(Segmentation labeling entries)
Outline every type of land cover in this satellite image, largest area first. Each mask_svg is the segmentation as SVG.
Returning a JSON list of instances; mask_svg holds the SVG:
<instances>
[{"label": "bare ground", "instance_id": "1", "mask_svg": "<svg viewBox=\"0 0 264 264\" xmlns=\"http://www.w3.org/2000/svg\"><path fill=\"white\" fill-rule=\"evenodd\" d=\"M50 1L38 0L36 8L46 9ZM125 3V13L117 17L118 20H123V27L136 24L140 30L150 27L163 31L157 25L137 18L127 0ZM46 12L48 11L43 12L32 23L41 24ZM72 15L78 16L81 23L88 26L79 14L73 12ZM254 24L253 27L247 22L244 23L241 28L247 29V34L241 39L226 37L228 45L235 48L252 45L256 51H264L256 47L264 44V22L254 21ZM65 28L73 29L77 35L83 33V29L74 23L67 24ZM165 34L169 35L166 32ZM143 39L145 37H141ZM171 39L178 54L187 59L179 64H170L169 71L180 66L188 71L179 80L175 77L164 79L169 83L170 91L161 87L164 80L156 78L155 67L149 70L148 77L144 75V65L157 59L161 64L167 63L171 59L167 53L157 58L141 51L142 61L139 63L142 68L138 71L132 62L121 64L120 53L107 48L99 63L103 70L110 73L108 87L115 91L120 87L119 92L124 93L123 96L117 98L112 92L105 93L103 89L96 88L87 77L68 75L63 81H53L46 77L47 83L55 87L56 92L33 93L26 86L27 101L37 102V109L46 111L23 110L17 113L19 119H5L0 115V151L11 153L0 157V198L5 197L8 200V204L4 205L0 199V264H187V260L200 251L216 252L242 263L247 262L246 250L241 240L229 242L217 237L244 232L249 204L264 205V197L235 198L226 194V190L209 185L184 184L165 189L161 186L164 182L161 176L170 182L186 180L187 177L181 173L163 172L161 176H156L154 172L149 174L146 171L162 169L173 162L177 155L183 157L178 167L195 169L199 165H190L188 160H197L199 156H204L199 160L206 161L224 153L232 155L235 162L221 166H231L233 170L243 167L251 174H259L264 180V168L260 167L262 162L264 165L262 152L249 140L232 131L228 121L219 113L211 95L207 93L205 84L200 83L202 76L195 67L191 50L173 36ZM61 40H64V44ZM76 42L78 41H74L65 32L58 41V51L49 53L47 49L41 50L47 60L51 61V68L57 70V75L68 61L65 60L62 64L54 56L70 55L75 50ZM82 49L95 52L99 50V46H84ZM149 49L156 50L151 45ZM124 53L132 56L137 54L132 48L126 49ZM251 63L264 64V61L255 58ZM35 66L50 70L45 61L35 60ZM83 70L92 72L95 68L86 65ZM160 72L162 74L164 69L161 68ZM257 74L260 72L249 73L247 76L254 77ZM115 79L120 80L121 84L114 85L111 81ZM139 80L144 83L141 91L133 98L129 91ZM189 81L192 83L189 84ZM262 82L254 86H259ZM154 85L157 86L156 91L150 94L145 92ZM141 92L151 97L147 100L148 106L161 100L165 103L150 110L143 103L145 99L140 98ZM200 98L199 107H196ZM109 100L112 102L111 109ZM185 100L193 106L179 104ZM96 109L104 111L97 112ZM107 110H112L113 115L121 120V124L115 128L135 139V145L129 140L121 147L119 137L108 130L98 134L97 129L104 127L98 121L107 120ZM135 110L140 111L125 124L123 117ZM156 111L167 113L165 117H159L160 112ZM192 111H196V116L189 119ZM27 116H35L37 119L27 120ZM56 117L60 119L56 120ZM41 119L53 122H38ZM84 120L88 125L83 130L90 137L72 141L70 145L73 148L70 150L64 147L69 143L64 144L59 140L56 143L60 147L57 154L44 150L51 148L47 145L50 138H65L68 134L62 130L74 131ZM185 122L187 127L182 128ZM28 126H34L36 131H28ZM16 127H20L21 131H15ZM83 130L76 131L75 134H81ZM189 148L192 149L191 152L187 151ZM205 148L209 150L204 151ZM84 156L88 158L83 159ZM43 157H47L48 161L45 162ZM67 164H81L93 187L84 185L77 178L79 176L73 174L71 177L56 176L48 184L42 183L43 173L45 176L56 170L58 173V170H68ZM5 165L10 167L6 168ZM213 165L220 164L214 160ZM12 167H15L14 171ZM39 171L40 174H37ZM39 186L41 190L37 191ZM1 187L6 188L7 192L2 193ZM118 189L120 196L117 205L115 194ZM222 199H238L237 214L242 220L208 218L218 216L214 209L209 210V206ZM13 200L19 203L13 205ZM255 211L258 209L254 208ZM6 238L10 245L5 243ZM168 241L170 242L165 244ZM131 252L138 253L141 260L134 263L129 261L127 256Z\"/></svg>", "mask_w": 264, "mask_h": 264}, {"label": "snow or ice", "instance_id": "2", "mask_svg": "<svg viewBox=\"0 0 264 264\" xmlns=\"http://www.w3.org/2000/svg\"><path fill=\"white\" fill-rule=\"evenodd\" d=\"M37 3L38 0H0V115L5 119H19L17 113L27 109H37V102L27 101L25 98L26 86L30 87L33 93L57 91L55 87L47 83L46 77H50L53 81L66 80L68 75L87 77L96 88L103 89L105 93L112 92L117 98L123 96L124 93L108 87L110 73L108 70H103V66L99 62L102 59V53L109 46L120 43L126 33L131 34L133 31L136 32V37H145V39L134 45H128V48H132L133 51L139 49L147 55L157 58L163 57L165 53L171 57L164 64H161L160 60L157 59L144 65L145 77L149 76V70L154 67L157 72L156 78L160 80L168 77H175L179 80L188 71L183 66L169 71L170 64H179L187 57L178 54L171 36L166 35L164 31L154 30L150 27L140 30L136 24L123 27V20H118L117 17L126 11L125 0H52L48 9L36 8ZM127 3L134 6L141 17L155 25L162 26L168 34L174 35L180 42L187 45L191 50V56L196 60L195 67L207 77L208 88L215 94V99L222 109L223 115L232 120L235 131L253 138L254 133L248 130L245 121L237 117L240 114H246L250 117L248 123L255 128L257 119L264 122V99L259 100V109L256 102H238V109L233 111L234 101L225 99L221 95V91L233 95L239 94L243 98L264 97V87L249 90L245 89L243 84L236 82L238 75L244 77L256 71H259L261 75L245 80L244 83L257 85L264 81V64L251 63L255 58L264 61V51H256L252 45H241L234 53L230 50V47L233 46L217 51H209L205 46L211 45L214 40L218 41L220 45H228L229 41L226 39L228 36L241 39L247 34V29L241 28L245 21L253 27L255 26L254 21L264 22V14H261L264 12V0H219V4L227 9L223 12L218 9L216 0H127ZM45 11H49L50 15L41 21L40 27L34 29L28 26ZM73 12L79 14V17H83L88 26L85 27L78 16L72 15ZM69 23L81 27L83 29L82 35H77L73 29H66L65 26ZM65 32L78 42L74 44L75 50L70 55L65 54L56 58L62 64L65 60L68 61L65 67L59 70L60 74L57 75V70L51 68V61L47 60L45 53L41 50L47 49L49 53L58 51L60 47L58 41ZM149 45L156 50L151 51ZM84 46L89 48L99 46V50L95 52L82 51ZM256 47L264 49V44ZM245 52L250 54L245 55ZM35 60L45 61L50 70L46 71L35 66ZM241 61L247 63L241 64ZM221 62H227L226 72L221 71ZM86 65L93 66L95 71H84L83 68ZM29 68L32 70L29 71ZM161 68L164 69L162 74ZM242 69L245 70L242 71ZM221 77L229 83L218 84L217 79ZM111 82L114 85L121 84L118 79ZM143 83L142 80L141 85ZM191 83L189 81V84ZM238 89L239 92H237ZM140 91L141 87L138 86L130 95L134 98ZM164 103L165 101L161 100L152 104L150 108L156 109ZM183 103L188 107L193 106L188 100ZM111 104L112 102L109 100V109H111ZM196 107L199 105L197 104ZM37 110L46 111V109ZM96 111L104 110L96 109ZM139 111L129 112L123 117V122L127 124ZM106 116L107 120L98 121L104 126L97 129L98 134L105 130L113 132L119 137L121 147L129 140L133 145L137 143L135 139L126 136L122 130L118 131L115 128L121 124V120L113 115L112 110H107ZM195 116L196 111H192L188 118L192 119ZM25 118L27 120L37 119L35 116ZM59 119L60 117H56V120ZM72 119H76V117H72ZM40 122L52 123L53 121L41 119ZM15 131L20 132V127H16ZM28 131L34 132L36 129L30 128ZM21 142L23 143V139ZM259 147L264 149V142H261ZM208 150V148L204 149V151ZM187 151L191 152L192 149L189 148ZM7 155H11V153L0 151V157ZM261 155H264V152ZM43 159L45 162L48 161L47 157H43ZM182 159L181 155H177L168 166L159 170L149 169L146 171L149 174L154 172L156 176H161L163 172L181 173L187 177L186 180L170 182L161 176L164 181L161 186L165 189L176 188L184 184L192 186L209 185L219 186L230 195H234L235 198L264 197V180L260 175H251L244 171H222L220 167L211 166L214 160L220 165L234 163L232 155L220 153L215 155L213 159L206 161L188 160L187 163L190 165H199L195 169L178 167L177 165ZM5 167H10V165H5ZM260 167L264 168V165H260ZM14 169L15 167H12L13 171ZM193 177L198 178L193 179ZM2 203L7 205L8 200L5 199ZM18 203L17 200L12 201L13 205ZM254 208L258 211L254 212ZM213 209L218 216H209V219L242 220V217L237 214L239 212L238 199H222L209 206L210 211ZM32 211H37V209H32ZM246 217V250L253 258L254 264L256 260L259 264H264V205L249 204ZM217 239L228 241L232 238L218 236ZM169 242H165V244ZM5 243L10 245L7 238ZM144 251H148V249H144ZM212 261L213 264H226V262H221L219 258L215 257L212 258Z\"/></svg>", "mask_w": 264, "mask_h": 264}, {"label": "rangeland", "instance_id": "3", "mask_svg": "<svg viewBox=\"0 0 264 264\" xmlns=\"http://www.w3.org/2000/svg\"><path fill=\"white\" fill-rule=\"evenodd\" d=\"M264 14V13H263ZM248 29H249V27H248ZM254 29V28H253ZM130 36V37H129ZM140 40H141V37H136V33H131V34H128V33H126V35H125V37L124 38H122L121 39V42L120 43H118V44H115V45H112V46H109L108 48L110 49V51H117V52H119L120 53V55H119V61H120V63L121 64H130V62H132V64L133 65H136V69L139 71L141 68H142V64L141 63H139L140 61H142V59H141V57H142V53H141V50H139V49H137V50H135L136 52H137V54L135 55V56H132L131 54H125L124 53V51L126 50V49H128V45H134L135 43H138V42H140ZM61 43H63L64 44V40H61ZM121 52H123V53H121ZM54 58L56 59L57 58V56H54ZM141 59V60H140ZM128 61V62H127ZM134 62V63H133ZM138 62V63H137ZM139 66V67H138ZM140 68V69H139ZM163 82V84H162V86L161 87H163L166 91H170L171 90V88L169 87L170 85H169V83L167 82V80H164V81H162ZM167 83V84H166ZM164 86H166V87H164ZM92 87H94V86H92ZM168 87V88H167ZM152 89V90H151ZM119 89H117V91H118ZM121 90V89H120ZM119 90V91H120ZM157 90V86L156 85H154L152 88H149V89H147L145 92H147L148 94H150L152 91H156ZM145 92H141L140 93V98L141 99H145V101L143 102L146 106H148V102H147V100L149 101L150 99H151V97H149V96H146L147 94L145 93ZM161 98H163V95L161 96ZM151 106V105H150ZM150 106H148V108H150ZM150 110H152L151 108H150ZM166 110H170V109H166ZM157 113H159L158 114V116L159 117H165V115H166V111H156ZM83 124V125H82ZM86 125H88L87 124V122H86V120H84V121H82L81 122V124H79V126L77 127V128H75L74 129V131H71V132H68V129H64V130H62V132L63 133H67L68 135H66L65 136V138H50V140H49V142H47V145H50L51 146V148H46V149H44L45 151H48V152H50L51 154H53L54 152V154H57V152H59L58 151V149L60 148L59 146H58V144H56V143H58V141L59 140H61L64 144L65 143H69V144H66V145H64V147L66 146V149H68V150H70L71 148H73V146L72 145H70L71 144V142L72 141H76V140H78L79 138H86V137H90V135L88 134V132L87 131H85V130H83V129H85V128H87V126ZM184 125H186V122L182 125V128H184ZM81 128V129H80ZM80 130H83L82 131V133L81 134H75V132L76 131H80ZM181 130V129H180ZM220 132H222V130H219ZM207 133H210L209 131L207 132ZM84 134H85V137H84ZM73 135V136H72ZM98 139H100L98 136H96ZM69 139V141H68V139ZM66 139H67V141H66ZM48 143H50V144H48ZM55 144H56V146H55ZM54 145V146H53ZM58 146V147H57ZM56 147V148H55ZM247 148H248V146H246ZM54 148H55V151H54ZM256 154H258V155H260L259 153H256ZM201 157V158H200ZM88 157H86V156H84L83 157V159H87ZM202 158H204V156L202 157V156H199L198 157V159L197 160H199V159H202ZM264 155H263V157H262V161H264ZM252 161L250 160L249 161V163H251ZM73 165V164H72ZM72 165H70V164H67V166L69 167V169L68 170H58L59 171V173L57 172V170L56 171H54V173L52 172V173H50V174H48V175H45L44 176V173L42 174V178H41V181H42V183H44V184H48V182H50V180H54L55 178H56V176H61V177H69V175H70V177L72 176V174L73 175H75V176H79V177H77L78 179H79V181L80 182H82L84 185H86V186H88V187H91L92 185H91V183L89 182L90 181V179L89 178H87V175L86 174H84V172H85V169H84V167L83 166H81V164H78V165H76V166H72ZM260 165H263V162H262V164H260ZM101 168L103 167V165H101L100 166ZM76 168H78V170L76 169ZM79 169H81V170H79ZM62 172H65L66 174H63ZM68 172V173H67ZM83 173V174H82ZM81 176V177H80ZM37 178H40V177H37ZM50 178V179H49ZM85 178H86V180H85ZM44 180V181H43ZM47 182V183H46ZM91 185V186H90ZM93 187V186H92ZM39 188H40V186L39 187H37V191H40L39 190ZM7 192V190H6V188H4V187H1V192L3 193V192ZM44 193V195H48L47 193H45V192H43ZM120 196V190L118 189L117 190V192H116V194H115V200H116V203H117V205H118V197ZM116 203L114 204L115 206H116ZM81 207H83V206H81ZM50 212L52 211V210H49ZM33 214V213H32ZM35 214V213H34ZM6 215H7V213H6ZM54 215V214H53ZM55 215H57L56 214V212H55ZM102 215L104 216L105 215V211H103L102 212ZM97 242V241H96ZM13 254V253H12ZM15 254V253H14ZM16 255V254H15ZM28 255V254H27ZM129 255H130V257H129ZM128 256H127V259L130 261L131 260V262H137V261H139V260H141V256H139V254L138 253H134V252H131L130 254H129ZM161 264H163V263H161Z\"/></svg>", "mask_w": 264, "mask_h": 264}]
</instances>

■ What you have to do ■
Recast the lines from the start of the material up to and including the line containing "<instances>" as a Markdown table with the columns Row and Line Text. Number each row and leave out any blank lines.

■ Exercise response ■
| Row | Line Text |
|---|---|
| 1 | Outline every type of land cover in this satellite image, largest area first. Each mask_svg is the segmentation as SVG. |
| 2 | Returning a JSON list of instances; mask_svg holds the SVG: |
| 3 | <instances> |